### Problem to solve
Quote every line below exactly as it reads.

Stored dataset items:
Content starts
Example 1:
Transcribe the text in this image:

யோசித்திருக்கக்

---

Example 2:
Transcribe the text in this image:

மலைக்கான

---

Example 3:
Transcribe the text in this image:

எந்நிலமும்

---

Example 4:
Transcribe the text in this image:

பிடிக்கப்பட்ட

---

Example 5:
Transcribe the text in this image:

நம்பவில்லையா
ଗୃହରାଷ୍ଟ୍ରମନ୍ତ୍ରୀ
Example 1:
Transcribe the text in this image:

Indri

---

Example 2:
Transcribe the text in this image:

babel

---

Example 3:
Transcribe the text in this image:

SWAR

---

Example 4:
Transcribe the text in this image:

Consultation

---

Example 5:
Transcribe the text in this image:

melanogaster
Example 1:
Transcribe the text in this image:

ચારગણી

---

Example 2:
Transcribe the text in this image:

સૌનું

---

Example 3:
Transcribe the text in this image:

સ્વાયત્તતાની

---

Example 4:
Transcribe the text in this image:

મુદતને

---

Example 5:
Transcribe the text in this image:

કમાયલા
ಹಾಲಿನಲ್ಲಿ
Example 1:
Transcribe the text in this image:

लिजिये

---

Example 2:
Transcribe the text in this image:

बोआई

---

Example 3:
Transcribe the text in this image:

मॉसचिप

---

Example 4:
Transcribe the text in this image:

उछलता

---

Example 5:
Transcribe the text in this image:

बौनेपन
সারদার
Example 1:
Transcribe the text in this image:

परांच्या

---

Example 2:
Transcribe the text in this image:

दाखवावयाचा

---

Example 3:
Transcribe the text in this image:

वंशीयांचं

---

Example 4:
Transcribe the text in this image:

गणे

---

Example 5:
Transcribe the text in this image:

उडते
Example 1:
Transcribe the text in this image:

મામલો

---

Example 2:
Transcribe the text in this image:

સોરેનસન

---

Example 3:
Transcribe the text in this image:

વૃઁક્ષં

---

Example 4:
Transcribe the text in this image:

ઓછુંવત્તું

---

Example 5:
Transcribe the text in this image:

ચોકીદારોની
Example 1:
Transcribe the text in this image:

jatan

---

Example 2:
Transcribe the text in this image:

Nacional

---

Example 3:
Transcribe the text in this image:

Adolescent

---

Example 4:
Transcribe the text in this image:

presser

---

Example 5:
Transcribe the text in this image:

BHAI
Content ends
### Answer for the task
Example 1:
Transcribe the text in this image:

யோசித்திருக்கக்

---

Example 2:
Transcribe the text in this image:

மலைக்கான

---

Example 3:
Transcribe the text in this image:

எந்நிலமும்

---

Example 4:
Transcribe the text in this image:

பிடிக்கப்பட்ட

---

Example 5:
Transcribe the text in this image:

நம்பவில்லையா
ଗୃହରାଷ୍ଟ୍ରମନ୍ତ୍ରୀ
Example 1:
Transcribe the text in this image:

Indri

---

Example 2:
Transcribe the text in this image:

babel

---

Example 3:
Transcribe the text in this image:

SWAR

---

Example 4:
Transcribe the text in this image:

Consultation

---

Example 5:
Transcribe the text in this image:

melanogaster
Example 1:
Transcribe the text in this image:

ચારગણી

---

Example 2:
Transcribe the text in this image:

સૌનું

---

Example 3:
Transcribe the text in this image:

સ્વાયત્તતાની

---

Example 4:
Transcribe the text in this image:

મુદતને

---

Example 5:
Transcribe the text in this image:

કમાયલા
ಹಾಲಿನಲ್ಲಿ
Example 1:
Transcribe the text in this image:

लिजिये

---

Example 2:
Transcribe the text in this image:

बोआई

---

Example 3:
Transcribe the text in this image:

मॉसचिप

---

Example 4:
Transcribe the text in this image:

उछलता

---

Example 5:
Transcribe the text in this image:

बौनेपन
সারদার
Example 1:
Transcribe the text in this image:

परांच्या

---

Example 2:
Transcribe the text in this image:

दाखवावयाचा

---

Example 3:
Transcribe the text in this image:

वंशीयांचं

---

Example 4:
Transcribe the text in this image:

गणे

---

Example 5:
Transcribe the text in this image:

उडते
Example 1:
Transcribe the text in this image:

મામલો

---

Example 2:
Transcribe the text in this image:

સોરેનસન

---

Example 3:
Transcribe the text in this image:

વૃઁક્ષં

---

Example 4:
Transcribe the text in this image:

ઓછુંવત્તું

---

Example 5:
Transcribe the text in this image:

ચોકીદારોની
Example 1:
Transcribe the text in this image:

jatan

---

Example 2:
Transcribe the text in this image:

Nacional

---

Example 3:
Transcribe the text in this image:

Adolescent

---

Example 4:
Transcribe the text in this image:

presser

---

Example 5:
Transcribe the text in this image:

BHAI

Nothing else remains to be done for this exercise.